Thank you. I appreciate it. Yup, it's been a year.
Peace. And what a nice thing to happen at the ceremony - no war names.
I thought that you'd never come back to this joint, but you did. Glad to hear that there was some good news at the temple. I might even start posting here again.
ONL,
I'm not primarily here, but as of yesterday this place is working, so I'll continue to double-post here.
Death is as impermanent as life Kosher. You might as well go with the flowers.
koshersalaami has sent you a message in the Open Salon network

"Oh ye of little faith!"
Thank you for your comment on my piece. I am glad to have found you. This post is heart-wrenching, but hopeful, in the end, and that is well, that is my life. Peace to you.
I love the idea of the pebble, I always wonder who has been to visit my son and seeing a sign, however small, would be heartwarming. I may need to incorporate this tiny act into my son's death saga...
I am, again, so very sorry for your loss.
Lunchlady,
Thank you. Of course, visitors would have to know that that would be expected. Being Jewish, we have the advantage of knowing that other Jews will do that.
Good piece. I wonder why the Romanization of the Yiddish word Yahrzeit drops the "J" and replaces it with a "Y?" Normally the letter "J" should appear before the word "Jahr," for year, in Yiddish and German.

It would seem like it should be spelled Jahr--Zeit, which is German for Year-Time. Interesting.
Its interesting, but this tradition also exists among Christians in Central Europe, and its called the same thing, Jahrzeit.

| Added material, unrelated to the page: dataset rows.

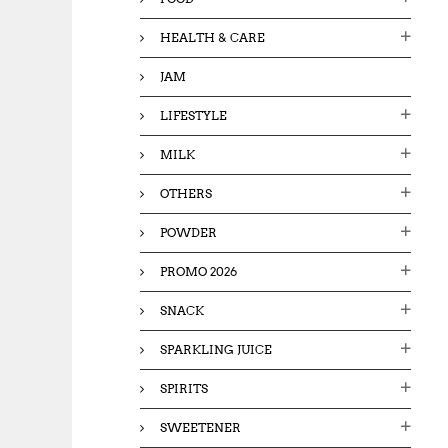
HEALTH & CARE
JAM
LIFESTYLE
MILK
OTHERS
POWDER
PROMO 2026
SNACK
SPARKLING JUICE
SPIRITS
SWEETENER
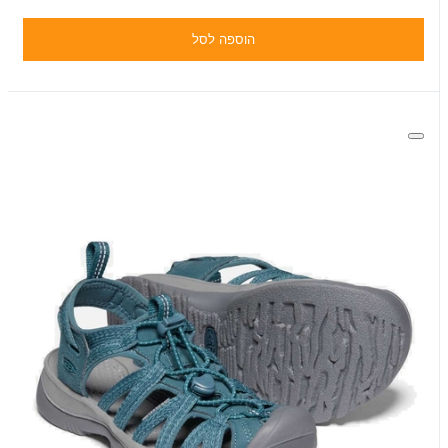
הוספה לסל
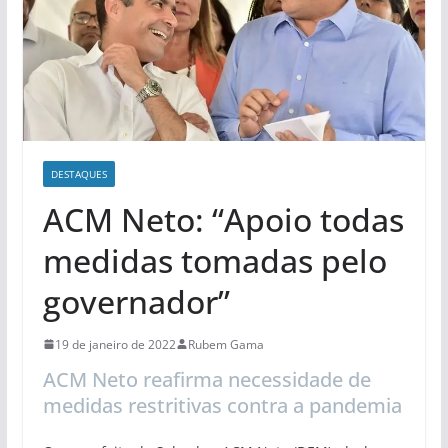
DESTAQUES
ACM Neto: “Apoio todas
medidas tomadas pelo
governador”
19 de janeiro de 2022
Rubem Gama
ACM Neto reafirma necessidade de
medidas restritivas contra a pandemia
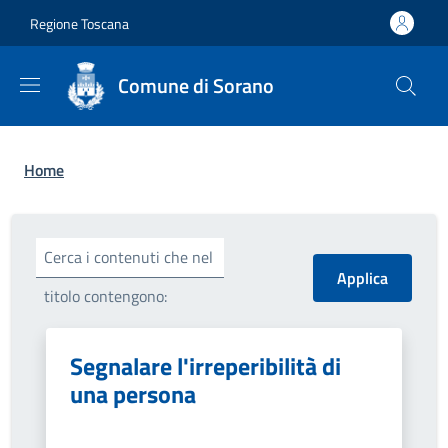
Salta al contenuto principale
Skip to footer content
Regione Toscana
Comune di Sorano
Briciole di pane
Home
Cerca i contenuti che nel
titolo contengono:
Segnalare l'irreperibilità di
una persona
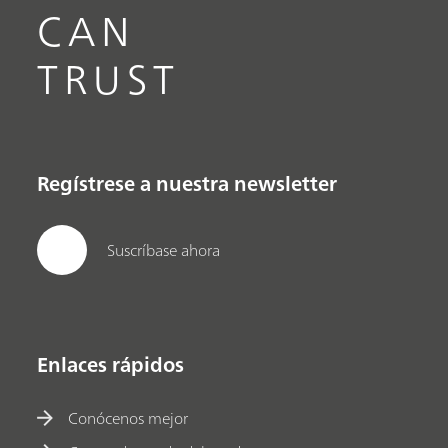
CAN
TRUST
Regístrese a nuestra newsletter
Suscríbase ahora
Enlaces rápidos
Conócenos mejor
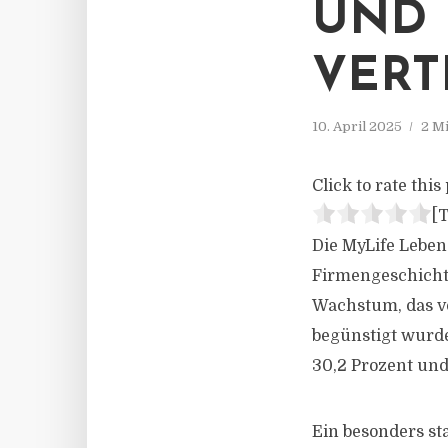
UND 
VERT
10. April 2025
2 M
Click to rate this 
[T
Die MyLife Leben
Firmengeschicht
Wachstum, das v
begünstigt wurd
30,2 Prozent und
Ein besonders s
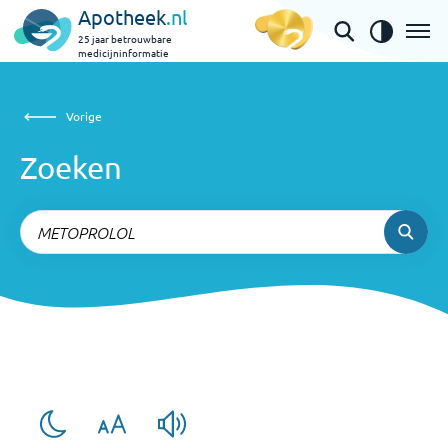
Apotheek
.nl
25 jaar betrouwbare
medicijninformatie
Zoeken
Vorige
Vorige
Zoeken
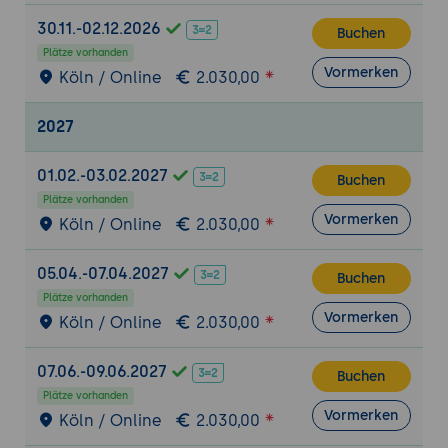
(PDF, HTML, AR)
30.11.-02.12.2026
Buchen
KI-optimierte Suchfunktionen und
Plätze vorhanden
Indexierung
Vormerken
Köln / Online
2.030,00
Dynamische Aktualisierung von
Dokumentationen
2027
Zukunftstrends und Innovationen
01.02.-03.02.2027
Buchen
AR/VR-Integration in Betriebsanleitungen
Plätze vorhanden
Voice-Assistenten für interaktive
Vormerken
Köln / Online
2.030,00
Anleitungen
Self-Learning Documentation Systems
05.04.-07.04.2027
Buchen
Praxisübung
Plätze vorhanden
Vormerken
Köln / Online
2.030,00
Erstellung einer KI-generierten
Betriebsanleitung
:
07.06.-09.06.2027
Buchen
Datenextraktion aus technischen
Plätze vorhanden
Unterlagen
Vormerken
Köln / Online
2.030,00
KI-gestützte Erstellung eines Kapitels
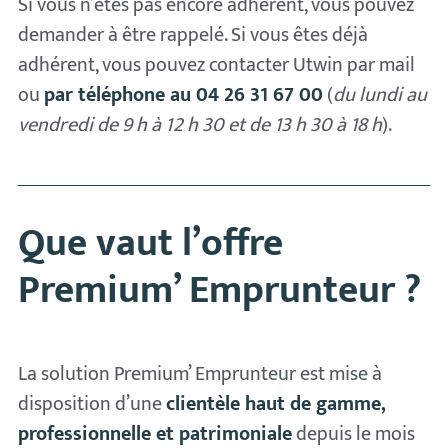
Si vous n’êtes pas encore adhérent, vous pouvez
demander à être rappelé. Si vous êtes déjà
adhérent, vous pouvez contacter Utwin par mail
ou
par téléphone au 04 26 31 67 00
(
du lundi au
vendredi de 9 h à 12 h 30 et de 13 h 30 à 18 h
).
Que vaut l’offre
Premium’ Emprunteur ?
La solution Premium’ Emprunteur est mise à
disposition d’une
clientèle haut de gamme,
professionnelle et patrimoniale
depuis le mois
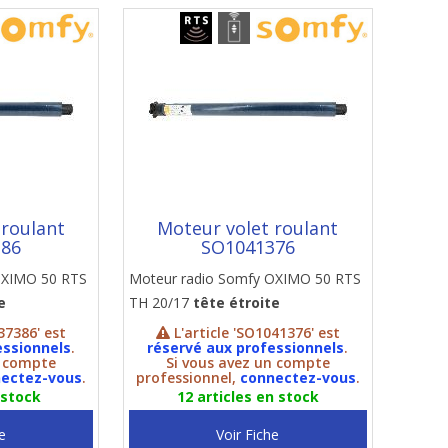
 roulant
Moteur volet roulant
386
SO1041376
OXIMO 50 RTS
Moteur radio Somfy OXIMO 50 RTS
e
TH 20/17
tête étroite
37386' est
L'article 'SO1041376' est
essionnels
.
réservé aux professionnels
.
n compte
Si vous avez un compte
ectez-vous
.
professionnel,
connectez-vous
.
 stock
12 articles en stock
e
Voir Fiche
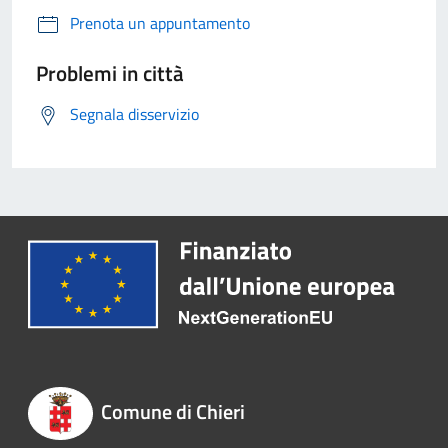
Prenota un appuntamento
Problemi in città
Segnala disservizio
Comune di Chieri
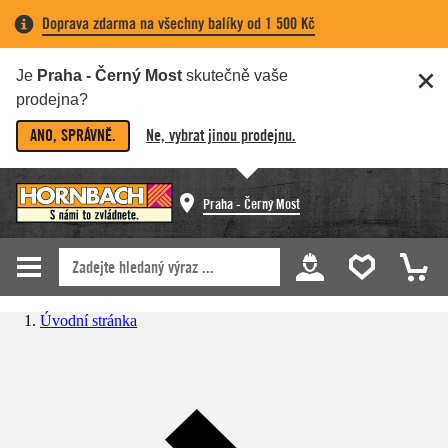
Doprava zdarma na všechny balíky od 1 500 Kč
Je
Praha - Černý Most
skutečně vaše
prodejna?
ANO, SPRÁVNĚ.
Ne, vybrat jinou prodejnu.
Praha - Černý Most
Úvodní stránka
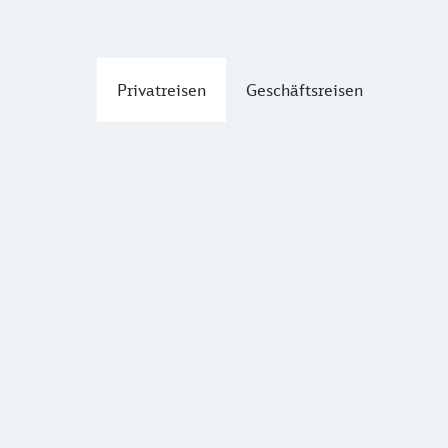
Privatreisen
Geschäftsreisen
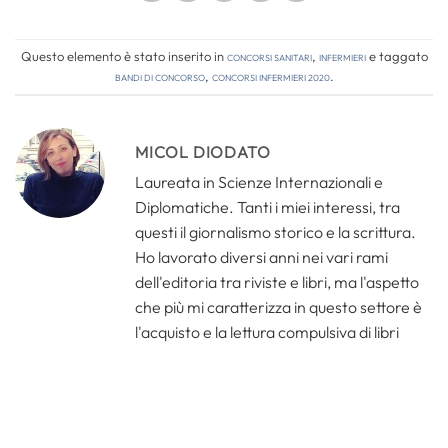
Questo elemento è stato inserito in
Concorsi Sanitari
,
Infermieri
e taggato
bandi di concorso
,
concorsi infermieri 2020
.
MICOL DIODATO
Laureata in Scienze Internazionali e
Diplomatiche. Tanti i miei interessi, tra
questi il giornalismo storico e la scrittura.
Ho lavorato diversi anni nei vari rami
dell'editoria tra riviste e libri, ma l'aspetto
che più mi caratterizza in questo settore è
l'acquisto e la lettura compulsiva di libri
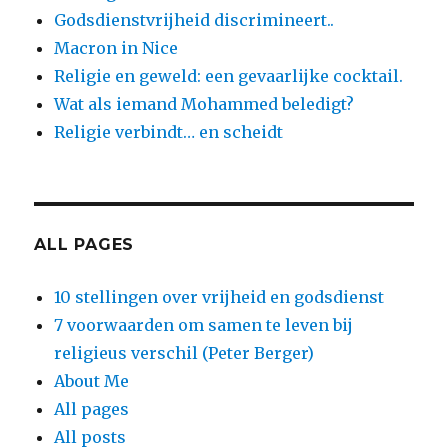
Godsdienstvrijheid discrimineert..
Macron in Nice
Religie en geweld: een gevaarlijke cocktail.
Wat als iemand Mohammed beledigt?
Religie verbindt… en scheidt
ALL PAGES
10 stellingen over vrijheid en godsdienst
7 voorwaarden om samen te leven bij
religieus verschil (Peter Berger)
About Me
All pages
All posts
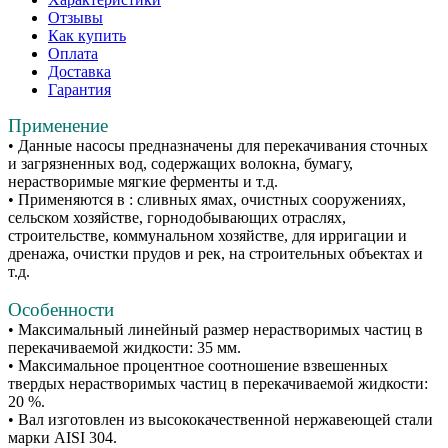
Отзывы
Как купить
Оплата
Доставка
Гарантия
Применение
• Данные насосы предназначены для перекачивания сточных
и загрязненных вод, содержащих волокна, бумагу,
нерастворимые мягкие ферменты и т.д.
• Применяются в : сливных ямах, очистных сооружениях,
сельском хозяйстве, горнодобывающих отраслях,
строительстве, коммунальном хозяйстве, для ирригации и
дренажа, очистки прудов и рек, на строительных объектах и
т.д.
Особенности
• Максимальный линейный размер нерастворимых частиц в
перекачиваемой жидкости: 35 мм.
• Максимальное процентное соотношение взвешенных
твердых нерастворимых частиц в перекачиваемой жидкости:
20 %.
• Вал изготовлен из высококачественной нержавеющей стали
марки AISI 304.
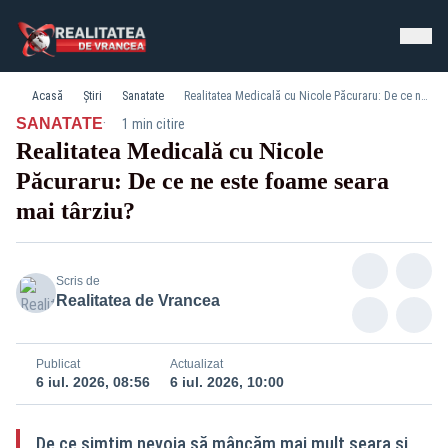
Acasă
Știri
Sanatate
Realitatea Medicală cu Nicole Păcuraru: De ce ne este foame seara mai târziu?
·
SANATATE
1 min citire
Realitatea Medicală cu Nicole
Păcuraru: De ce ne este foame seara
mai târziu?
Scris de
Realitatea de Vrancea
Publicat
Actualizat
6 iul. 2026, 08:56
6 iul. 2026, 10:00
De ce simțim nevoia să mâncăm mai mult seara și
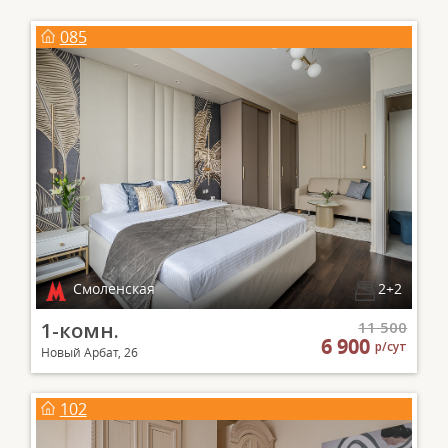
085
Смоленская
2+2
1-комн.
11 500
6 900
р/сут
Новый Арбат, 26
102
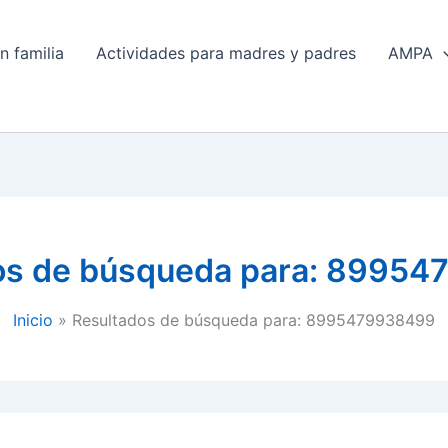
n familia
Actividades para madres y padres
AMPA
os de búsqueda para:
89954
Inicio
Resultados de búsqueda para: 8995479938499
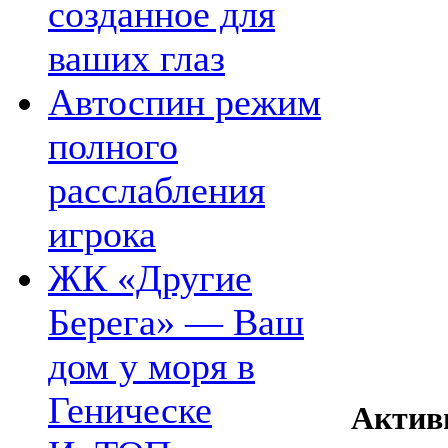
созданное для
ваших глаз
Автоспин режим
полного
расслабления
игрока
ЖК «Другие
Берега» — Ваш
дом у моря в
Геническе
Актив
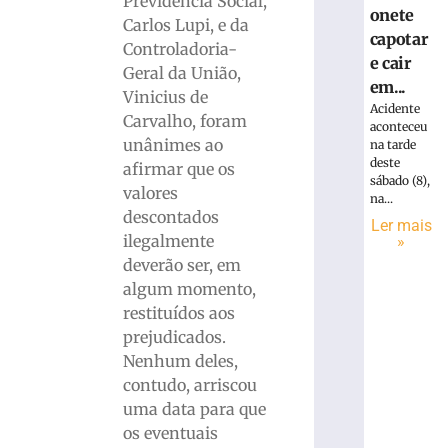
Previdência Social,
onete
Carlos Lupi, e da
capotar
Controladoria-
e cair
Geral da União,
em...
Vinicius de
Acidente
Carvalho, foram
aconteceu
unânimes ao
na tarde
deste
afirmar que os
sábado (8),
valores
na...
descontados
Ler mais
ilegalmente
»
deverão ser, em
algum momento,
restituídos aos
prejudicados.
Nenhum deles,
contudo, arriscou
uma data para que
os eventuais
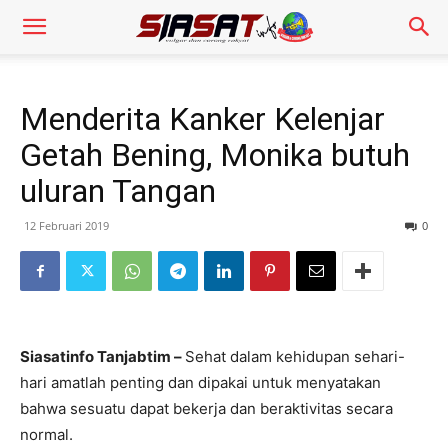
Menderita Kanker Kelenjar
Getah Bening, Monika butuh
uluran Tangan
12 Februari 2019
0
Siasatinfo Tanjabtim –
Sehat dalam kehidupan sehari-
hari amatlah penting dan dipakai untuk menyatakan
bahwa sesuatu dapat bekerja dan beraktivitas secara
normal.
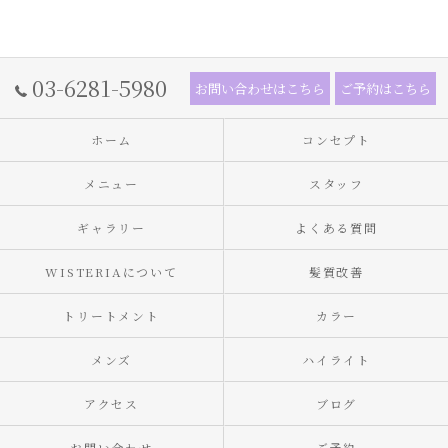
03-6281-5980
お問い合わせはこちら
ご予約はこちら
ホーム
コンセプト
メニュー
スタッフ
ギャラリー
よくある質問
WISTERIAについて
髪質改善
トリートメント
カラー
メンズ
ハイライト
アクセス
ブログ
お問い合わせ
ご予約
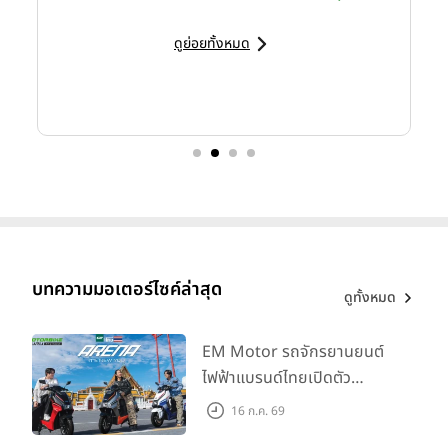
ดูย่อยทั้งหมด
บทความมอเตอร์ไซค์ล่าสุด
ดูทั้งหมด
EM Motor รถจักรยานยนต์
ไฟฟ้าแบรนด์ไทยเปิดตัว
ARENA ที่มาในราคาพิเศษ
16 ก.ค. 69
55,500 บาท สำหรับลูกค้าที่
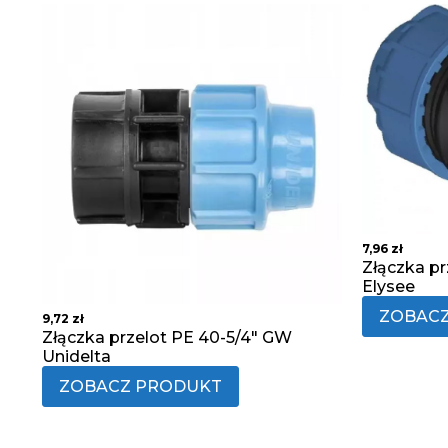
7,96
zł
Złączka pr
Elysee
ZOBAC
9,72
zł
Złączka przelot PE 40-5/4" GW
Unidelta
ZOBACZ PRODUKT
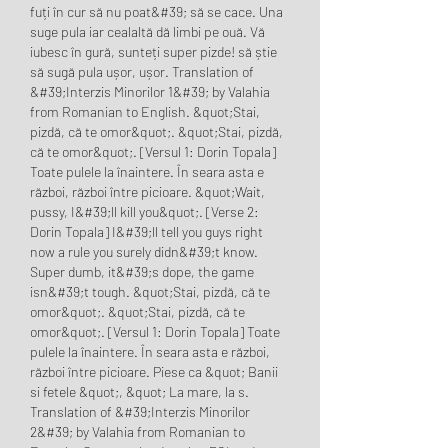
fuți în cur să nu poat&#39; să se cace. Una 
suge pula iar cealaltă dă limbi pe ouă. Vă 
iubesc în gură, sunteți super pizde! să știe 
să sugă pula ușor, ușor. Translation of 
&#39;Interzis Minorilor 1&#39; by Valahia 
from Romanian to English. &quot;Stai, 
pizdă, că te omor&quot;. &quot;Stai, pizdă, 
că te omor&quot;. [Versul 1: Dorin Topala] 
Toate pulele la înaintere. În seara asta e 
război, război între picioare. &quot;Wait, 
pussy, I&#39;ll kill you&quot;. [Verse 2: 
Dorin Topala] I&#39;ll tell you guys right 
now a rule you surely didn&#39;t know. 
Super dumb, it&#39;s dope, the game 
isn&#39;t tough. &quot;Stai, pizdă, că te 
omor&quot;. &quot;Stai, pizdă, că te 
omor&quot;. [Versul 1: Dorin Topala] Toate 
pulele la înaintere. În seara asta e război, 
război între picioare. Piese ca &quot; Banii 
si fetele &quot;, &quot; La mare, la s. 
Translation of &#39;Interzis Minorilor 
2&#39; by Valahia from Romanian to 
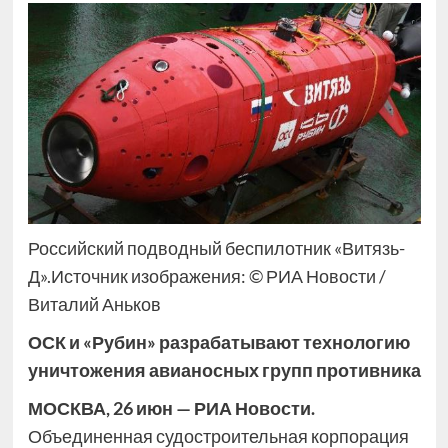
Российский подводный беспилотник «Витязь-
Д».Источник изображения: © РИА Новости /
Виталий Аньков
ОСК и «Рубин» разрабатывают технологию
уничтожения авианосных групп противника
МОСКВА, 26 июн — РИА Новости.
Объединенная судостроительная корпорация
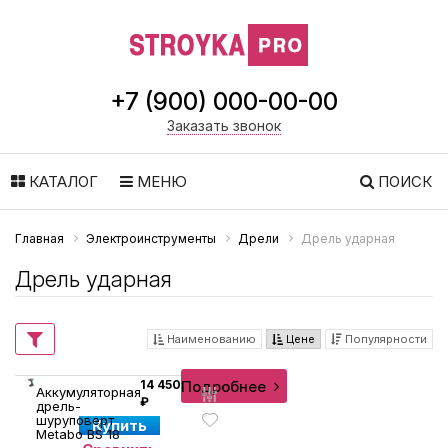
+7 (900) 000-00-00
Заказать звонок
КАТАЛОГ
МЕНЮ
ПОИСК
Главная
Электроинструменты
Дрели
Дрель ударная
Дрель ударная
Наименованию
Цене
Популярности
Подробнее
14 450
Аккумуляторная
₽
дрель-
шуруповерт
Купить
Metabo BS 18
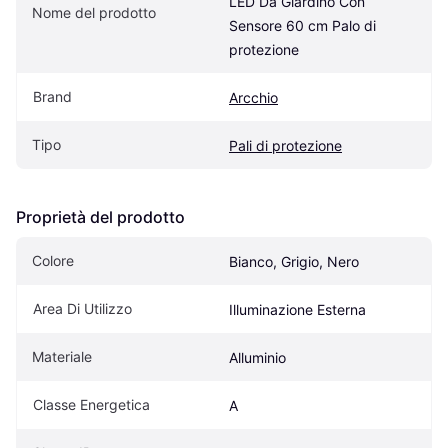
LED Da Giardino Con 
Nome del prodotto
Sensore 60 cm Palo di 
protezione
Brand
Arcchio
Tipo
Pali di protezione
Proprietà del prodotto
Colore
Bianco, Grigio, Nero
Area Di Utilizzo
Illuminazione Esterna
Materiale
Alluminio
Classe Energetica
A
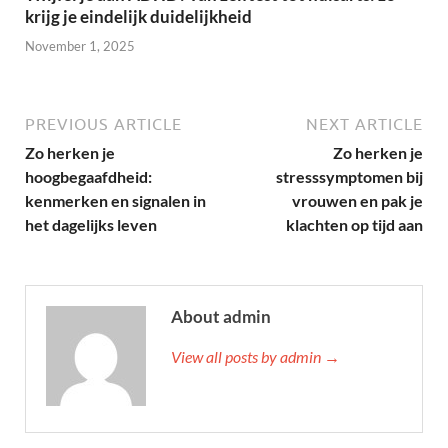
krijg je eindelijk duidelijkheid
November 1, 2025
PREVIOUS ARTICLE
NEXT ARTICLE
Zo herken je
Zo herken je
hoogbegaafdheid:
stresssymptomen bij
kenmerken en signalen in
vrouwen en pak je
het dagelijks leven
klachten op tijd aan
About admin
View all posts by admin →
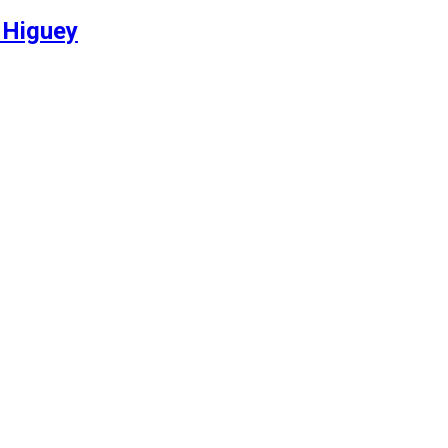
 Higuey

Fascinating.

http://de.wikipedia.org/wiki/Jahrzeit
Sometimes it's spelled Yorzeit. That's really how it's pronounced in Yiddish. I'm not using a J because it would confuse the crap out of non-German speakers.
There's cross-pollenization all over the place, like we've been discussing in e-mails.
This is such a wonderful description of the rituals interwoven with our faith and your life... with warm undertones of love and acceptance pervading it all. As you might know, my dear friends lost their 23 yr old son Dec 28 in a car accident. They're just beginning their journey of the first year, and, of course, a lifetime. I will share it with them. Please, if you're willing, place a loving pebble on J's stone from me.
Sally,
Of course I will. No, I was not aware of the death of the son of your friends. My condolences.

I've been inundated with death lately. I was at a funeral today. The mother of a close friend of my wife's committed suicide last weekend.